The 30-year fixed-rate mortgage has been the industry standard for some time now, but there are some compelling reasons for homebuyers to consider a 15-year version instead. Specifically, a 15-year mortgage could potentially translate into six-figure savings over the long run, so here's what you need to know about this often-overlooked type of mortgage.
15-year mortgages have lower interest rates
From a lender's perspective, a shorter-term loan represents less risk. Among other factors, a shorter term means that a borrower has less time during which they could potentially default on the loan.
For this reason, 15-year mortgage interest rates tend to be significantly lower than 30-year rates. As I write this, a borrower with average credit can expect to find a 30-year mortgage with a 4.19% APR. With a 15-year mortgage, this same borrower can expect to pay 3.41%. As rates rise and fall, a similar gap tends to remain.

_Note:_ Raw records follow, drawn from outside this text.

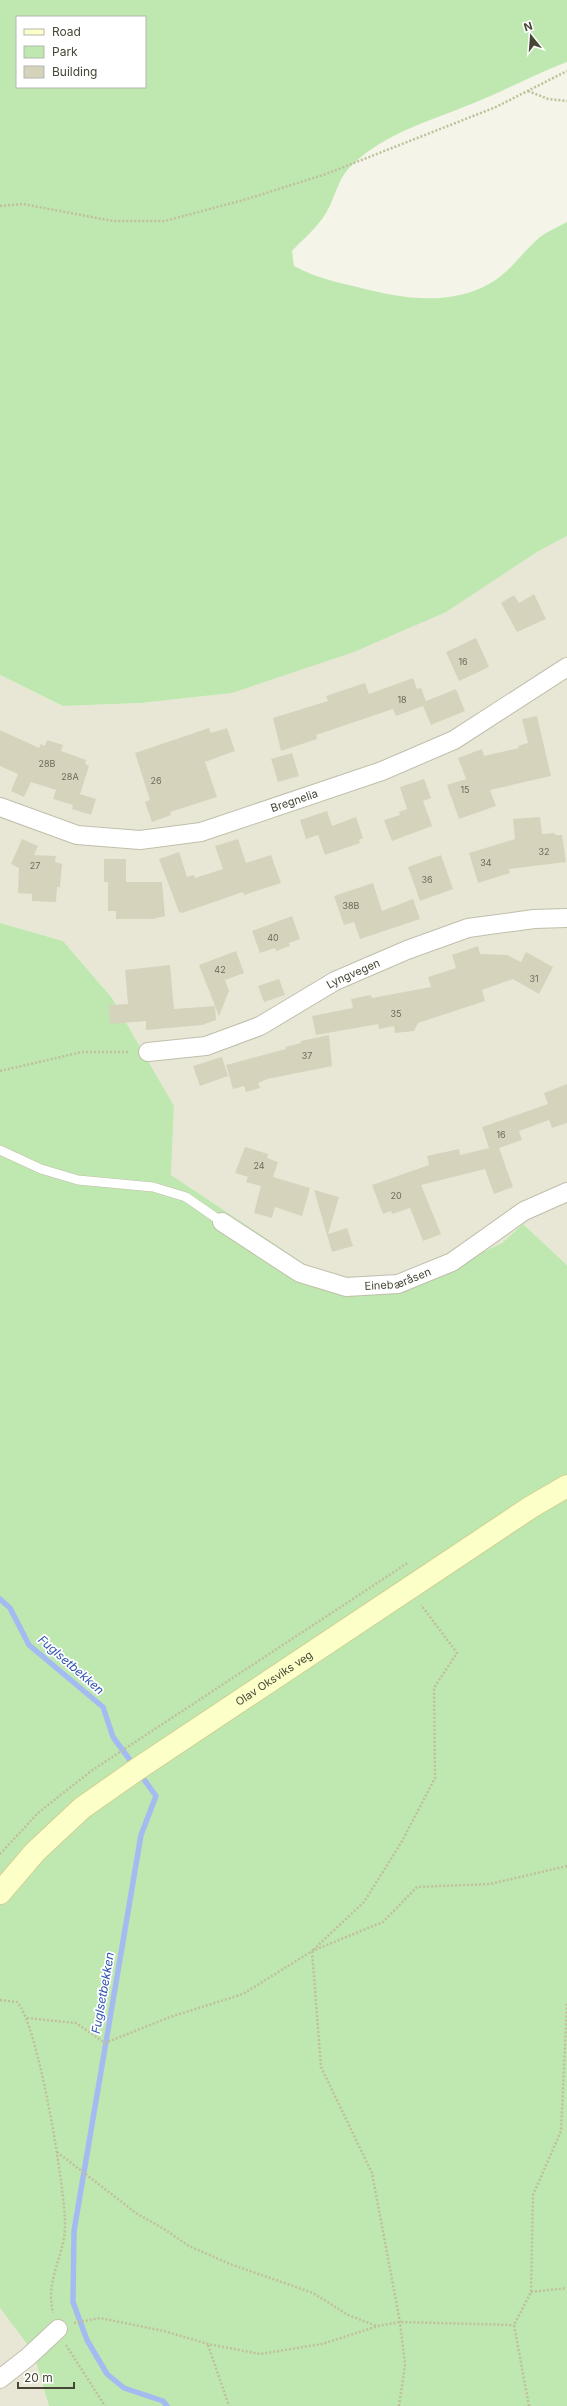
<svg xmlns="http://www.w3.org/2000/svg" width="567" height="2406" viewBox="0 0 567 2406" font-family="Inter,sans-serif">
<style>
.residential{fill:#e8e7d6}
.green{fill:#bfe8b1;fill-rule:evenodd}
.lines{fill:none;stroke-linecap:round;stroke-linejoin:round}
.stream{stroke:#a4bbf1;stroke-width:5.5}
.building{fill:#d6d3bd}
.lane-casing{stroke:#c0bfaa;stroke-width:10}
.street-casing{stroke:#c0bfaa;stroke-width:20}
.secondary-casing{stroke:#cfd195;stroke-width:24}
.path{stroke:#c1bf9b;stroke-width:2.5;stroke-dasharray:2 2;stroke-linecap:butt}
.lane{stroke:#fff;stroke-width:9}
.street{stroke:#fff;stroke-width:18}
.secondary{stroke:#fcffc7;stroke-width:22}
.labels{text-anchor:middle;stroke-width:3.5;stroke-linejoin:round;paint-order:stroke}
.number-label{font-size:9px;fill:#6b6958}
.street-label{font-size:11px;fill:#474636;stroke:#fff}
.water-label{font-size:12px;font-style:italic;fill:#2f55b4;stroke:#fff}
</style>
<rect width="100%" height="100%" fill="#f4f4e8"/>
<!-- residential -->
<g class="residential">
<path d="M 567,536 L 567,1265 L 523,1224 L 502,1243 L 414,1284 L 338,1286 L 171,1175 L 174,1106 L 112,998 L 63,941 L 0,923 L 0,675 L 63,706 L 141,703 L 232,693 L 537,552 Z"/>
<path d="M 0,2308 L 33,2352 L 49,2406 L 0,2406 Z"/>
</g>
<!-- green -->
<g class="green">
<path d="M 0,0 L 567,0 L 567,62 C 537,73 510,88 481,100 C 437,119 387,131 352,165 C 337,179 336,197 326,213 C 317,228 303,239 292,251 L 294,266 C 314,277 335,282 357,287 C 400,298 447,307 489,284 C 510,273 522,252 540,237 C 548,231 558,227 567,222 L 567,536 L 537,552 L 446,612 L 354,652 L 232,693 L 141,703 L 63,706 L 0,675 ZM 17,17 L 145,17 L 145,87 L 17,87 Z"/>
<path d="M 0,923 L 63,941 L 112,998 L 174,1106 L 171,1175 L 338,1286 L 414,1284 L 502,1243 L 523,1224 L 567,1265 L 567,2406 L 49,2406 L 33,2352 L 0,2308 Z"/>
</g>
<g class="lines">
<!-- stream -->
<g class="stream">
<path d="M 0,1599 L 10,1608 L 29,1645 L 103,1707 L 113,1737 L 135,1767"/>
<path d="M 140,1774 L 156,1796 L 141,1835 L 74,2231 L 73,2302 L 87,2340 L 107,2374 L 124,2388 L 163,2401 L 167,2406"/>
</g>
</g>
<!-- building -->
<g class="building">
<path d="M 534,594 L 546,619 L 517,632 L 501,603 L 514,595 L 519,603 Z"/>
<path d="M 476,638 L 489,667 L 459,681 L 446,652 Z"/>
<path d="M 413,678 L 417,689 L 421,688 L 426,701 L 456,689 L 465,711 L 431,725 L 423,706 L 396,716 L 393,709 L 316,735 L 317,739 L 281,751 L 273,718 L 328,701 L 326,696 L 365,683 L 369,694 Z"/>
<path d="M 537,716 L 551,776 L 490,790 L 496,806 L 459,819 L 447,785 L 466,779 L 458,758 L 482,749 L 484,756 L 519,748 L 518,746 L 528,743 L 522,719 Z"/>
<path d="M 209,728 L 211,733 L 227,728 L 235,751 L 205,762 L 217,797 L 170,812 L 171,815 L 152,822 L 145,802 L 150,800 L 135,753 Z"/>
<path d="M 0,730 L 39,748 L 41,744 L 45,746 L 47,740 L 63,745 L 61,751 L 86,760 L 85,764 L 89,766 L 80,794 L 96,799 L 91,815 L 72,809 L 73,805 L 53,799 L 56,790 L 31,782 L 24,797 L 11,791 L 18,774 L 0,766 Z"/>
<path d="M 292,753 L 299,776 L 278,782 L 271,759 Z"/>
<path d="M 424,779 L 431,798 L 423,801 L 432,826 L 392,841 L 384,820 L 400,815 L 399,812 L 407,809 L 400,787 Z"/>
<path d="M 327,811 L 332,826 L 356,817 L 363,838 L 359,840 L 360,843 L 325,855 L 318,835 L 306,839 L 300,820 Z"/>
<path d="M 540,817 L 542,834 L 555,833 L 555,835 L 562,835 L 566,862 L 509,869 L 510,873 L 478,883 L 469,853 L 515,839 L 513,819 Z"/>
<path d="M 22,839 L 38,846 L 34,855 L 56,856 L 55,862 L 62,864 L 60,887 L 57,887 L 56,902 L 32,901 L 32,894 L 18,893 L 19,868 L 11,864 Z"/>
<path d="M 238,839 L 246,863 L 271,855 L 281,883 L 244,895 L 243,892 L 182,913 L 179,912 L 159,859 L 179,852 L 187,877 L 194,875 L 195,878 L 223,869 L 215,846 Z"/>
<path d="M 441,855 L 453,889 L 420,901 L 408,867 Z"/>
<path d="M 104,859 L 126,859 L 126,882 L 162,882 L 165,916 L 153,919 L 116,919 L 116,911 L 108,911 L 108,882 L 104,882 Z"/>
<path d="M 373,883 L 382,911 L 413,899 L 420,919 L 360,939 L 354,922 L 344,925 L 334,896 Z"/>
<path d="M 292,916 L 300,939 L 289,943 L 290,946 L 276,951 L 275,948 L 260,953 L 252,931 Z"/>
<path d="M 478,946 L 480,954 L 507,955 L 521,962 L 526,952 L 553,967 L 539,994 L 513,979 L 482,990 L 485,1001 L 418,1023 L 414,1031 L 395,1033 L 394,1026 L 379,1029 L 378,1024 L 316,1035 L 312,1016 L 353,1008 L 351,999 L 371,995 L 372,998 L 431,987 L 428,977 L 456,968 L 452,955 Z"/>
<path d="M 236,951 L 244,973 L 225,980 L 229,991 L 219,1016 L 199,965 Z"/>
<path d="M 170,965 L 174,1009 L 215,1006 L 216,1020 L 202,1025 L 146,1030 L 146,1021 L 110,1024 L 109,1005 L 128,1004 L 125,970 Z"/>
<path d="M 279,979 L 285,995 L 264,1002 L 258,986 Z"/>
<path d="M 329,1035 L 332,1066 L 267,1079 L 258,1083 L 260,1088 L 246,1092 L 244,1086 L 233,1089 L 226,1065 L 286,1049 L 285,1047 L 301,1043 L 301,1041 Z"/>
<path d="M 222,1057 L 228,1076 L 200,1086 L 193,1066 Z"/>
<path d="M 567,1084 L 567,1123 L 552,1128 L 549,1120 L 519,1131 L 522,1140 L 499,1148 L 513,1187 L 494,1194 L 485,1169 L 421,1185 L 441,1234 L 423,1241 L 410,1208 L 392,1214 L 391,1211 L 383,1214 L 372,1185 L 429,1165 L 427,1156 L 459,1149 L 460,1155 L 489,1148 L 482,1127 L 548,1104 L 544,1093 Z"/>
<path d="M 245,1147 L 268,1154 L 267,1158 L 278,1162 L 273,1177 L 310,1188 L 302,1216 L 275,1207 L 272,1218 L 254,1213 L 261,1186 L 246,1182 L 248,1177 L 235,1173 Z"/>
<path d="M 314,1190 L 339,1197 L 328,1234 L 347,1228 L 353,1246 L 332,1252 Z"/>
</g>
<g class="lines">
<defs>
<path id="lane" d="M 0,1150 L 41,1169 L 78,1180 L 153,1187 L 186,1197 L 222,1222"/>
<g id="street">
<path id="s1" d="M 0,807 L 77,835 L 140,840 L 201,832 L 382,771 L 454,740 L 567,667"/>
<path id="s2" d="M 148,1052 L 206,1046 L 260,1026 L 335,981 L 407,950 L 468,928 L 534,919 L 567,918"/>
<path id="s3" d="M 222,1222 L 300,1273 L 346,1287 L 398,1284 L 452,1262 L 524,1211 L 567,1192"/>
<path d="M 0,2379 L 28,2357 L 58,2329"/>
</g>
<g id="secondary">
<path id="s4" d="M 0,1893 L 35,1852 L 82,1808 L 139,1768 L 531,1507 L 567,1486"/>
</g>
</defs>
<!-- lane casing -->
<use href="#lane" class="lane-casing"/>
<!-- street casing -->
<use href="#street" class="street-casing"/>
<!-- secondary casing -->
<use href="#secondary" class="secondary-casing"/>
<!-- path -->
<g class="path">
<path d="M 528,91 L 548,99 L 567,101"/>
<path d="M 0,206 L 23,204 L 113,221 L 165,221 L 247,199 L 326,174 L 496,107 L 567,71"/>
<path d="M 0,1071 L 82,1052 L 130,1052"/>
<path d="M 0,1854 L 38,1813 L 91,1771 L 409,1562"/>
<path d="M 0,2000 L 17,2002 C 38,2023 66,2192 65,2227 C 64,2258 45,2279 53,2313"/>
<path d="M 27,2018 L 76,2023 L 105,2043 L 170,2017 L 243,1994 L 312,1951 L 383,1922 L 417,1887 L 490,1884 L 567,1866"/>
<path d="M 57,2152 L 136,2213 L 164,2229 L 189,2246 L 230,2264 L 313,2293 L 348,2315 L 377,2326"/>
<path d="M 531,2292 L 567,2288"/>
<path d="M 74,2323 L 100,2318 L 164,2331 L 208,2344 L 260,2354 L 322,2344 L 378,2326 L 400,2322 L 514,2325"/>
<path d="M 66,2345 L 105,2406"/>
<path d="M 208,2345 L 229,2406"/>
<path d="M 399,2406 L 405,2365 L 400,2322 L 372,2173 L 321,2067 L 312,1951 L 364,1902 L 401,1843 L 435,1778 L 434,1688 L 457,1653 L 421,1605"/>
<path d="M 529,2406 L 514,2325 L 531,2292 L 533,2195 L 561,2131 L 567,2003"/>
</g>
<!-- lane -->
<use href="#lane" class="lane"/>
<!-- street -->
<use href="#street" class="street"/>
<!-- secondary -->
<use href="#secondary" class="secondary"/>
</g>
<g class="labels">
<!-- number labels -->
<g class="number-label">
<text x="463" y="665">16</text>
<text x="402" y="703">18</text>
<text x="47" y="767">28B</text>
<text x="70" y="780">28A</text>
<text x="156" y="784">26</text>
<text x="465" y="793">15</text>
<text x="544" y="855">32</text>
<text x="486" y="866">34</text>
<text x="35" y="869">27</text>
<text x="427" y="883">36</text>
<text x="351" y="909">38B</text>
<text x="273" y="941">40</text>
<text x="220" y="973">42</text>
<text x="534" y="982">31</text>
<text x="396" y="1017">35</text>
<text x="307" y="1059">37</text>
<text x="501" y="1138">16</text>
<text x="259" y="1169">24</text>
<text x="396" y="1199">20</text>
</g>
<!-- street labels -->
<g class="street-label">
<text dy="4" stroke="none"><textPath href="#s1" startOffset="305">Bregnelia</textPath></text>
<text dy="4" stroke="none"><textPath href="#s2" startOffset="223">Lyngvegen</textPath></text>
<text dy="4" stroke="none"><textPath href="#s3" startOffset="194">Einebæråsen</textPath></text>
<text dy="4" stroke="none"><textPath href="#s4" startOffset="350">Olav Oksviks veg</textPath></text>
</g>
<!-- water labels -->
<g class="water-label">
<text transform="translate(71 1665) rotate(41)" y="4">Fuglsetbekken</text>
<text transform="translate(103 1993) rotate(-80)" y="4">Fuglsetbekken</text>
</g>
</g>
<!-- legend -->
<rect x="16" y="16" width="130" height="72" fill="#ffffff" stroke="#b5b5af"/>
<rect x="24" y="29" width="20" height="6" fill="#fcffc7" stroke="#b5b5af"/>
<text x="52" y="36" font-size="12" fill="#474636">Road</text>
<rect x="24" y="46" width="20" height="12" fill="#bfe8b1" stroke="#b5b5af"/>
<text x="52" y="56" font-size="12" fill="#474636">Park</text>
<rect x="24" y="66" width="20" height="12" fill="#d6d3bd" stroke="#b5b5af"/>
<text x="52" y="76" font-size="12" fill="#474636">Building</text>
<!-- north arrow -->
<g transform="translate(531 36) rotate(343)" stroke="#ffffff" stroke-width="3" paint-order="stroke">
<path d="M0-3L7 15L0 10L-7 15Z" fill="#474636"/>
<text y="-6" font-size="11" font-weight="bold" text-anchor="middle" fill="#474636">N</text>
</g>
<!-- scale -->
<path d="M18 2382v6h56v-6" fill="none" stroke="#474636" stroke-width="2"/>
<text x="24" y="2382" font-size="12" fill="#474636" stroke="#ffffff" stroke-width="3" paint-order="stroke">20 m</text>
</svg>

The mathematics of mortgage amortization work in your favor
I'll spare you the mathematics of mortgage amortization, but the general idea is that the shorter the time is until your loan is paid off, the more of your payment is applied to the principal balance of the loan. With the current interest rates, about 70% of your first payment on a 30-year mortgage will go to interest -- just 30% of what you pay will be used to reduce the amount you owe. On a 15-year mortgage, more than 60% will be applied toward the principal.
Then, as your loan balance drops, an even greater portion of your future payments will go toward the principal.
The point is that this results in you paying far less interest over the term of the loan in a 15-year mortgage. Many people incorrectly believe that because a 15-year mortgage is half the length of a 30-year mortgage, they will pay half the interest.
However, the difference is even more dramatic. Let's say that you want to borrow $200,000 to finance your next home purchase. With a 30-year mortgage, you can expect to pay roughly $151,700 in interest over the term of the loan. With a 15-year mortgage, your total interest expense drops to $55,800 -- a full 63% less than the 30-year.
So, your payment won't be as high as you may think
Because you're paying a lot less interest, your monthly payment on a 15-year mortgage might not be as high as you think. Many homebuyers, especially first-timers, assume that a 15-year mortgage will cost at least twice as much per month as a 30-year.
Well, you may be surprised to learn that in the $200,000 mortgage example I mentioned in the previous section, the 30-year loan would come with a $977 monthly payment (principal and interest). On the other hand, the 15-year mortgage's payment would be $1,421, a difference of just 45%.
In other words, you'll pay off your house twice as quickly for just 45% more per month.
Affordability is the main concern
No discussion of 15-year mortgages would be complete without mentioning the reasons not to get one.
The biggest drawback to a 15-year mortgage is affordability. When compared with a 30-year mortgage, a 15-year loan will mean either a higher monthly payment or a reduction in your homebuying budget.
In other words, if you choose a 15-year mortgage, you won't be able to afford as much house as you could with a longer-term loan. Based on the current mortgage rates, if you can afford a monthly principal and interest payment of $1,000, this would translate to a maximum 30-year mortgage amount of about $204,900. With a 15-year mortgage, your budget would be limited to $140,800.
Is a 15-year mortgage right for you?
It depends. If you can afford the higher payment, or are willing to look at houses that aren't at the top end of your budget, a 15-year mortgage can be a smart way to save money on interest, build equity faster, and ultimately own your home free-and-clear a decade and a half sooner. On the other hand, a 30-year mortgage may allow you to buy a larger home, or to live in a more desirable location, without a huge monthly payment.
The point is that like pretty much every personal finance decision, the 15-year mortgage has its pros and cons, which should all be carefully considered before making your choice.